Given that the difficulty increases exponentially you're not going to be making their calculated B$/day for the whole year, so while the quickest to pay of is 70 days if the difficulty increases at the usual rate, you'd probably want to add on another month or two.
For the ones taking nearly half a year to pay off at the current rate, you'll probably spend closer to a year before you'll even break even.
Your hair look like poop, Bob! - Wanker.
So now it induces nerds to stock op on GPU hardware? I get it! BitCoin is not currency at all, is just a new game genre: MMOM (pronounced like "mom"), Massively Multiplayer Online Money. The hottest MMOM in town. Spread the word.
Interestingly bitcoin is working despite all the arguments for or against it. The only valid question with regard to the viability of bitcoin as a currency today, is "Is it a currency today?" and the answer is without question YES.
Aside from the uses, for which there are now many (I have personally paid for survives, from freelancers around the world with bitcoin), approximately 7200 new bitcoins are introduced into the supply every day, and yet the value of the bitcoins has be rising over the past months. Even lately with the price off it's highs the constant influx of new bitcoins is not causing the bitcoin to lose significant value.

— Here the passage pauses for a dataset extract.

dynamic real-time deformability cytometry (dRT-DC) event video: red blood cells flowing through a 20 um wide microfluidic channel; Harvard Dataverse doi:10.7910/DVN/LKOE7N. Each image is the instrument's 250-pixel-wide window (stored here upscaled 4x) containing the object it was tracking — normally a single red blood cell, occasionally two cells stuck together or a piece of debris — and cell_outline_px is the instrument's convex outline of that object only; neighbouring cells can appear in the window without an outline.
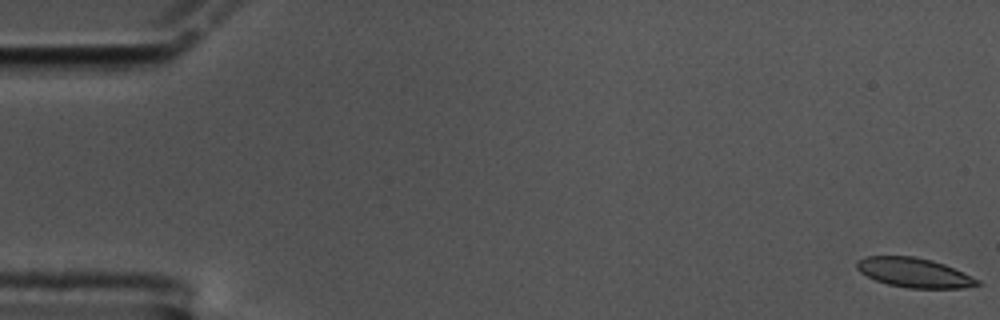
{"species": "common noctule bat (a hibernating species)", "species_latin": "Nyctalus noctula", "temperature_condition": "cold", "stored_images_in_passage": 60, "camera_frame_rate_fps": 3000, "um_per_image_px": 0.085, "animal": {"sex": "male", "body_mass_g": 17.5, "forearm_length_mm": 52.3}, "frame": {"image": 1, "passage_image": 1, "time_ms": 0.0, "image_size_px": [1000, 320], "cell_outline_px": [[980, 284], [964, 288], [908, 288], [888, 284], [876, 280], [860, 272], [856, 268], [856, 260], [864, 256], [912, 256], [932, 260], [944, 264], [972, 276], [980, 280]], "centroid_in_image_um": [77.68, 23.17], "position_along_channel_um": 7.3, "area_um2": 20.69}}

Fairness of early adopters doesn't enter into it. Early adopters helped to lay the foundation of the security which backs bitcoins, and were compensated for that service. You can participate and be compensated for that service too.

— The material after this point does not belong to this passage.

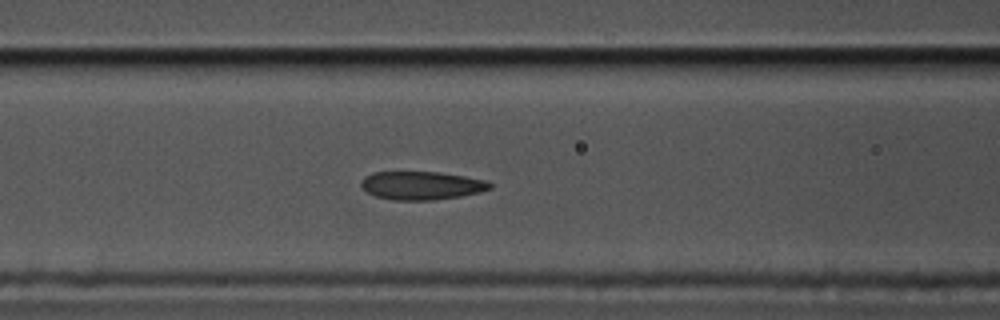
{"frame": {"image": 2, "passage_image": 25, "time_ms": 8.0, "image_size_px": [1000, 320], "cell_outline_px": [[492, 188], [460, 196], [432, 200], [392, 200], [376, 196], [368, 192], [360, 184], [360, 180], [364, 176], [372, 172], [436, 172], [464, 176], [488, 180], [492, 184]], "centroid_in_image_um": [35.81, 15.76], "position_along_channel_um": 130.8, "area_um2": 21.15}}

I would love to have been an Apple stock, gold or even U.S. dollar early adopter. But just because I wasn't doesn't me I should adopt now.
If you don't like the idea of it as a currency, or a commodity, then just think of it as a software tool that allows you to move money electronically without friction (unlike any other monetary device in the world), and therein you will find it's value.

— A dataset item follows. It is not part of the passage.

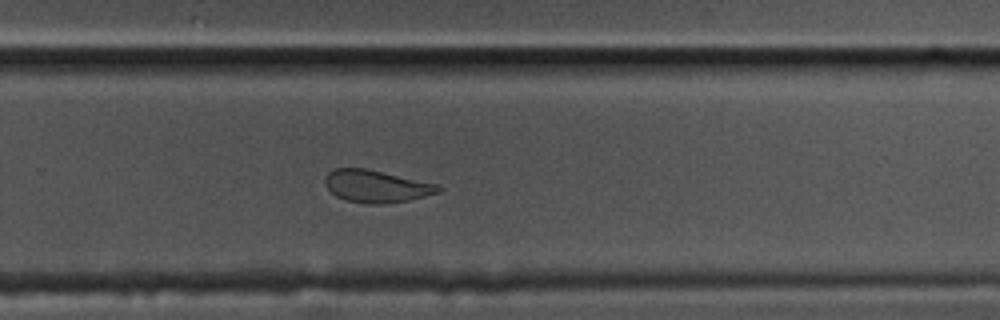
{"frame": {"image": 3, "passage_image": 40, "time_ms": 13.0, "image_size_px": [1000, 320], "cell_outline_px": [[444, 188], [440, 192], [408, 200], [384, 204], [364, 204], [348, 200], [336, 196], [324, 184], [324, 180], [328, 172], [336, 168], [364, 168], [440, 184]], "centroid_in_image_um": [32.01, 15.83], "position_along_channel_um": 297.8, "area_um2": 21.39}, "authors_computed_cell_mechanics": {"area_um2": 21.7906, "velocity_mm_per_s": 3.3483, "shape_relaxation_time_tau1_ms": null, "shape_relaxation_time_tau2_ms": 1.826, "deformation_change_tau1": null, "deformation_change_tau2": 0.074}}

Yes, the stock market, or rather capitalism is pyramid based gambling too. It's just less so than Bitcon, due to multiple reasons:
The majority of companies having actual assets.
The majority of companies paying out dividends.
Companies you invest in differ - some are unique.
Bitcoin is like a stock market with a single stock, for a company with no assets, and paying no dividends. Would you rush to pour your money into that?